Data supplied ::
◆ ◆ ◆
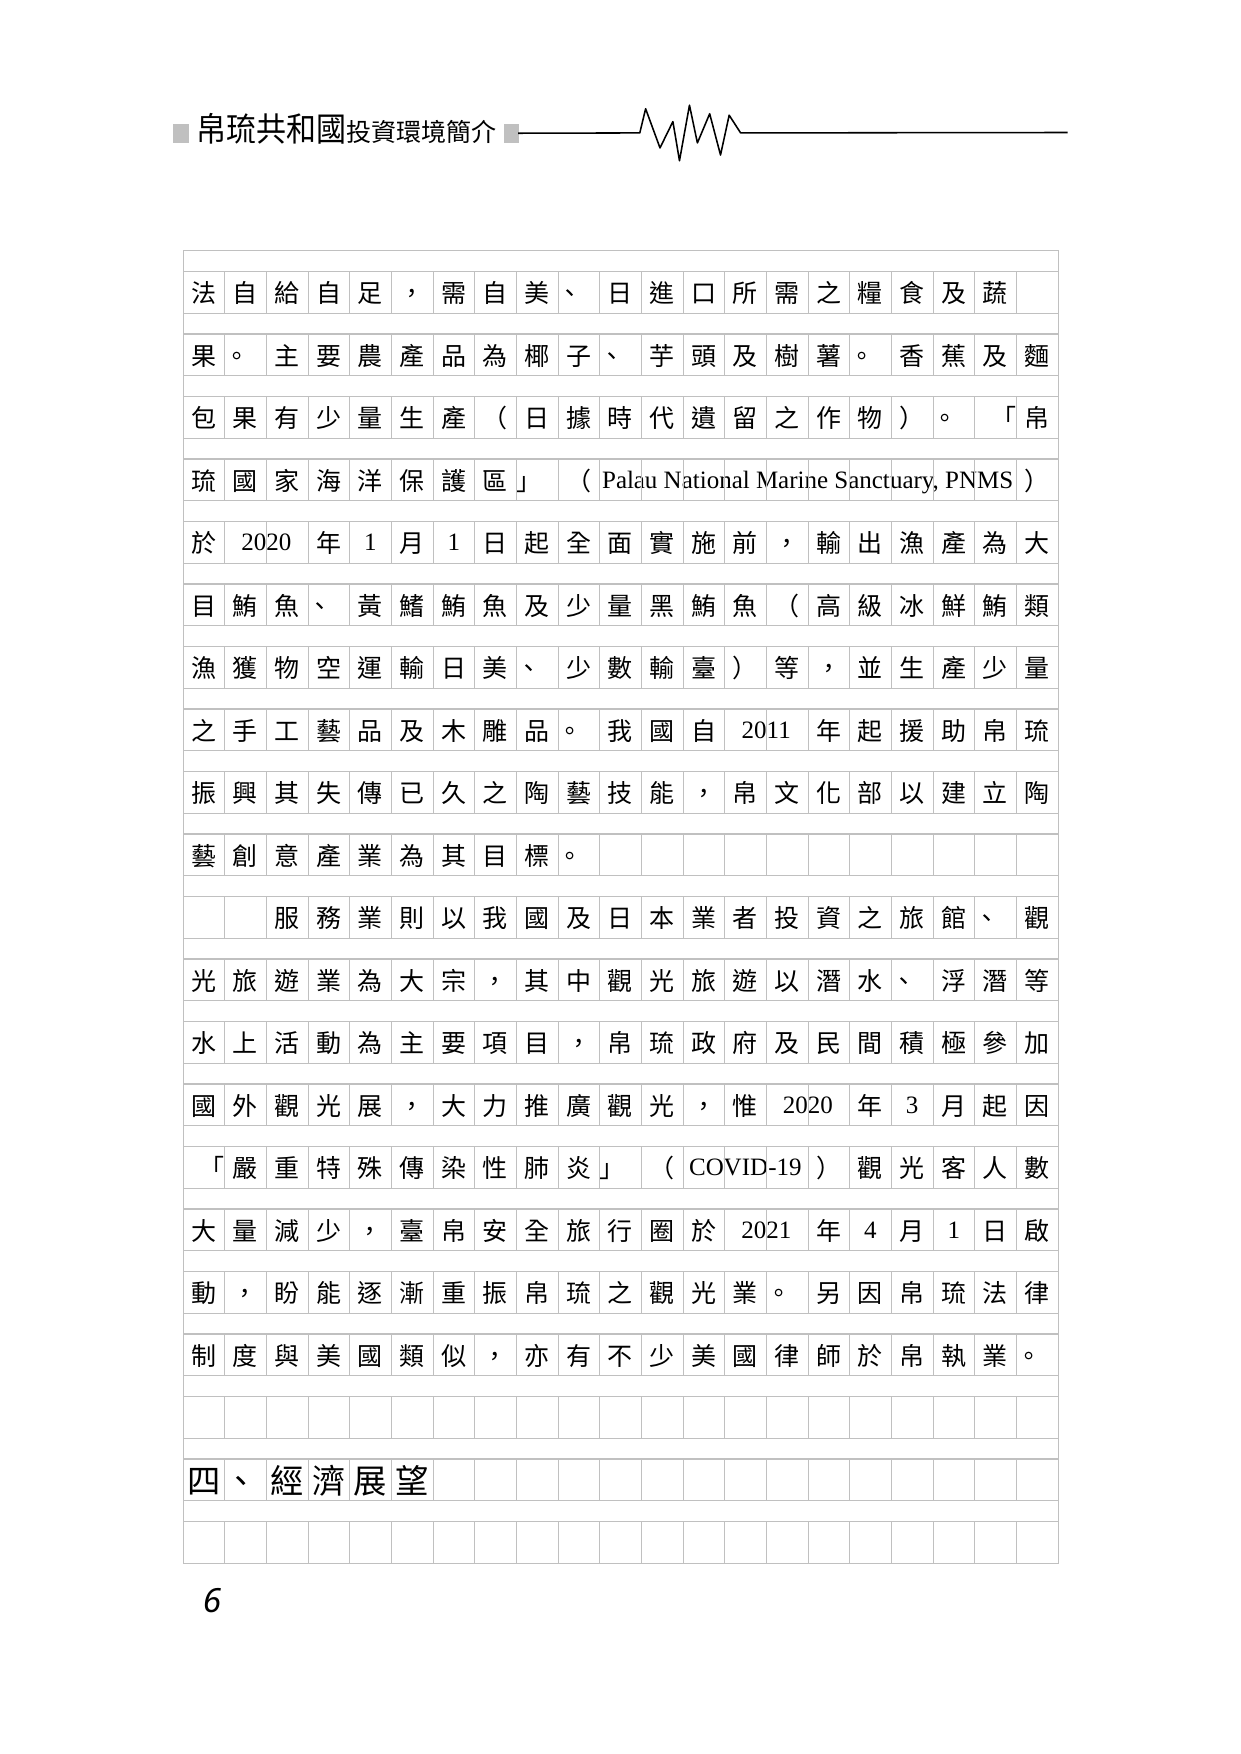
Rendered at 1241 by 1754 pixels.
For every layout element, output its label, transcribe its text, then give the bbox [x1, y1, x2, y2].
◆ ◆ ◆
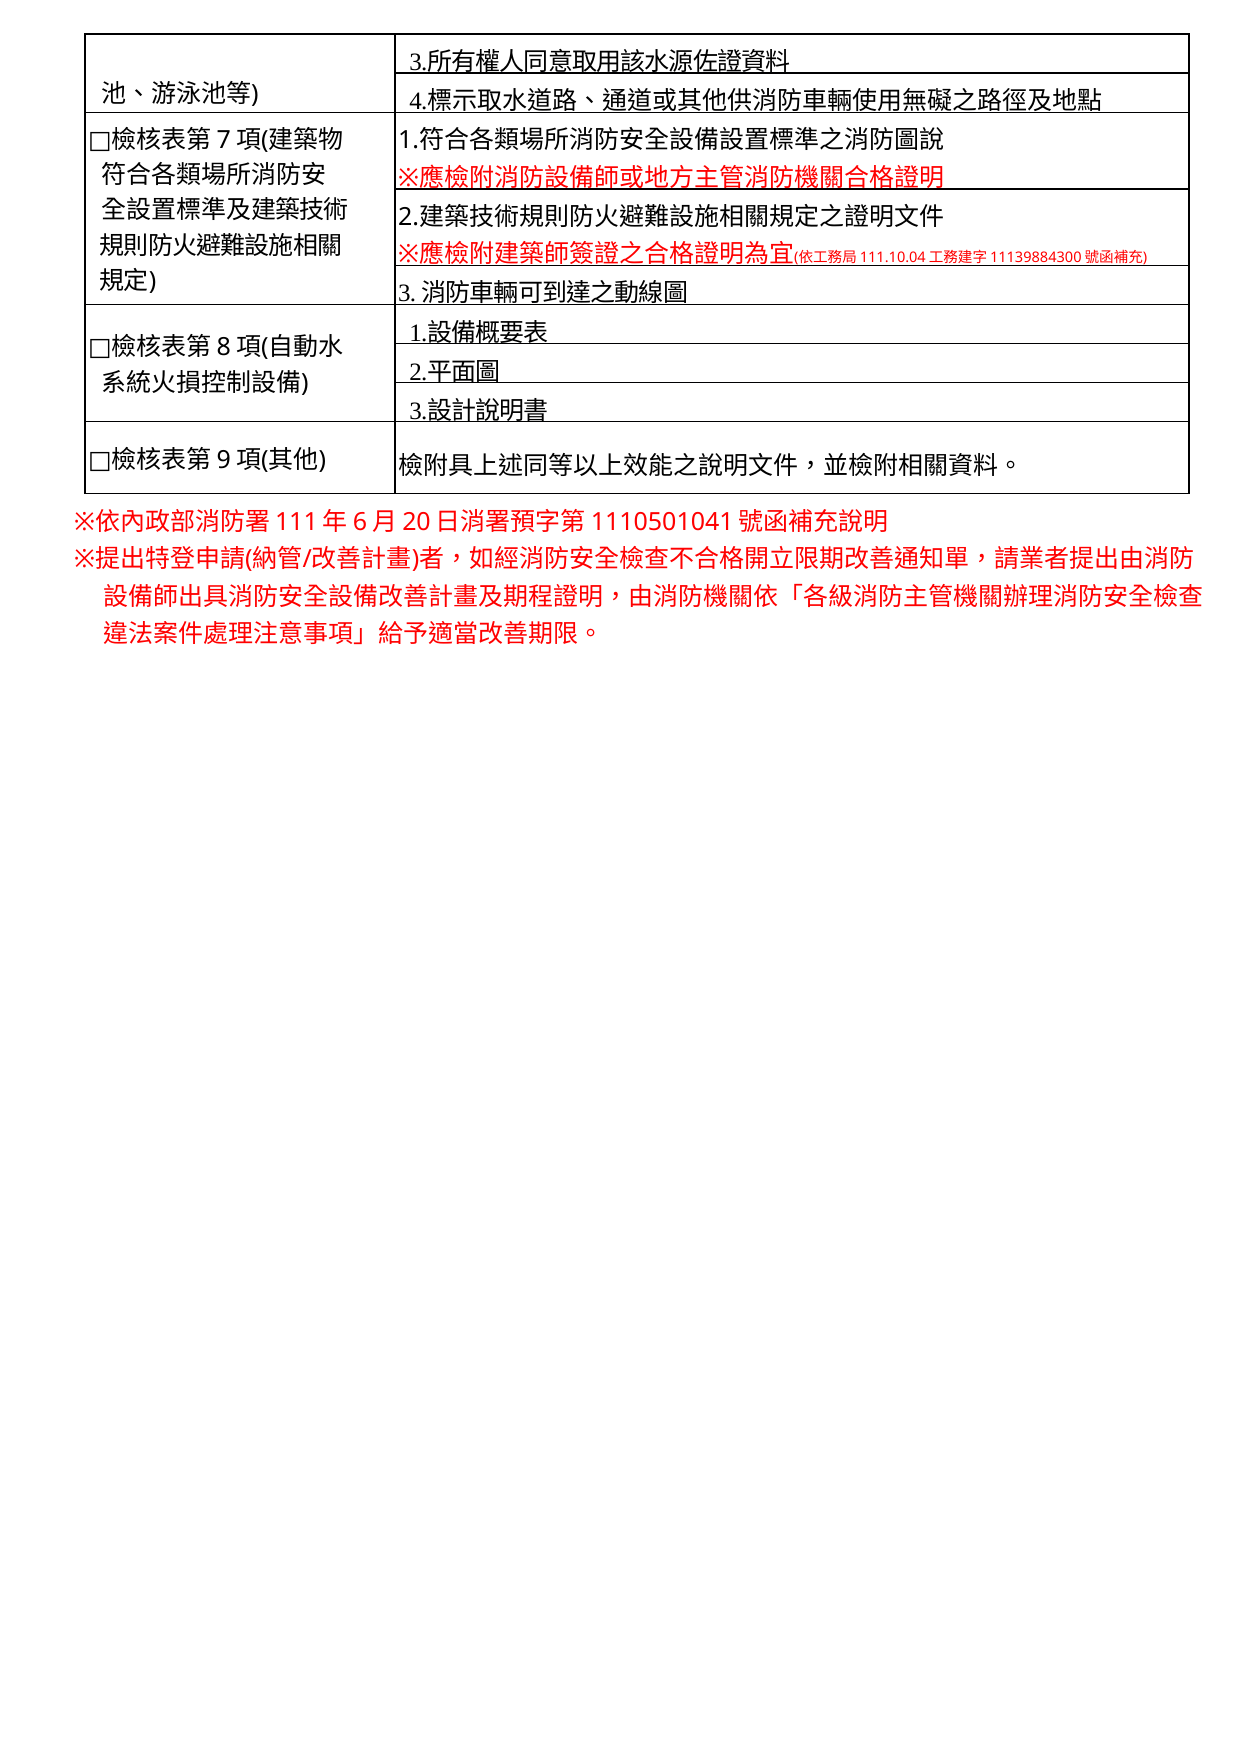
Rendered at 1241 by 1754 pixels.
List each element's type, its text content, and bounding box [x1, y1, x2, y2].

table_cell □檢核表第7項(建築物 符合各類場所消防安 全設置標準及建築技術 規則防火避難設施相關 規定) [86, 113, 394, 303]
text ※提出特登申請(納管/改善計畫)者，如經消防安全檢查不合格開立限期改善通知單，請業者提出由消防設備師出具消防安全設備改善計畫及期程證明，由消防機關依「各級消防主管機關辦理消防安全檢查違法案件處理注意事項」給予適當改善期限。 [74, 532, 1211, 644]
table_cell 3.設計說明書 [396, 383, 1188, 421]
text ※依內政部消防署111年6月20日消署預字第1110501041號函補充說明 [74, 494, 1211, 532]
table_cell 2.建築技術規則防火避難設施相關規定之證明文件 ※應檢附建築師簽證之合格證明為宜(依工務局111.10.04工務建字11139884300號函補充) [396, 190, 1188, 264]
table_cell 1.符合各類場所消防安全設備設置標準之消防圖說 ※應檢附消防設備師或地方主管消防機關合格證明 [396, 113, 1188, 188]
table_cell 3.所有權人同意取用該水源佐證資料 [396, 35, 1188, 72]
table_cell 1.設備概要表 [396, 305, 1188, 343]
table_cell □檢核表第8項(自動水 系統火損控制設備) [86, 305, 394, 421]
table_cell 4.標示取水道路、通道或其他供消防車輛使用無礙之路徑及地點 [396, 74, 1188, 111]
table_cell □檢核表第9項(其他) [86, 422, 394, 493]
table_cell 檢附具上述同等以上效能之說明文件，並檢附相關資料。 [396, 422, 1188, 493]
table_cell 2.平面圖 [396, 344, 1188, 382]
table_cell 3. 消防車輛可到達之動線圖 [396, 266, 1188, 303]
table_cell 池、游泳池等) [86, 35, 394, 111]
◆ ◆ ◆
Challenge :: Gather every line of the records above that contains the string "text".

Answer for this exercise ::
For every layout element, output its label, transcribe its text, then give the bbox [x1, y1, x2, y2].
List each element's type, its text content, and bounding box [x1, y1, x2, y2].
text ※提出特登申請(納管/改善計畫)者，如經消防安全檢查不合格開立限期改善通知單，請業者提出由消防設備師出具消防安全設備改善計畫及期程證明，由消防機關依「各級消防主管機關辦理消防安全檢查違法案件處理注意事項」給予適當改善期限。 [74, 532, 1211, 644]
text ※依內政部消防署111年6月20日消署預字第1110501041號函補充說明 [74, 494, 1211, 532]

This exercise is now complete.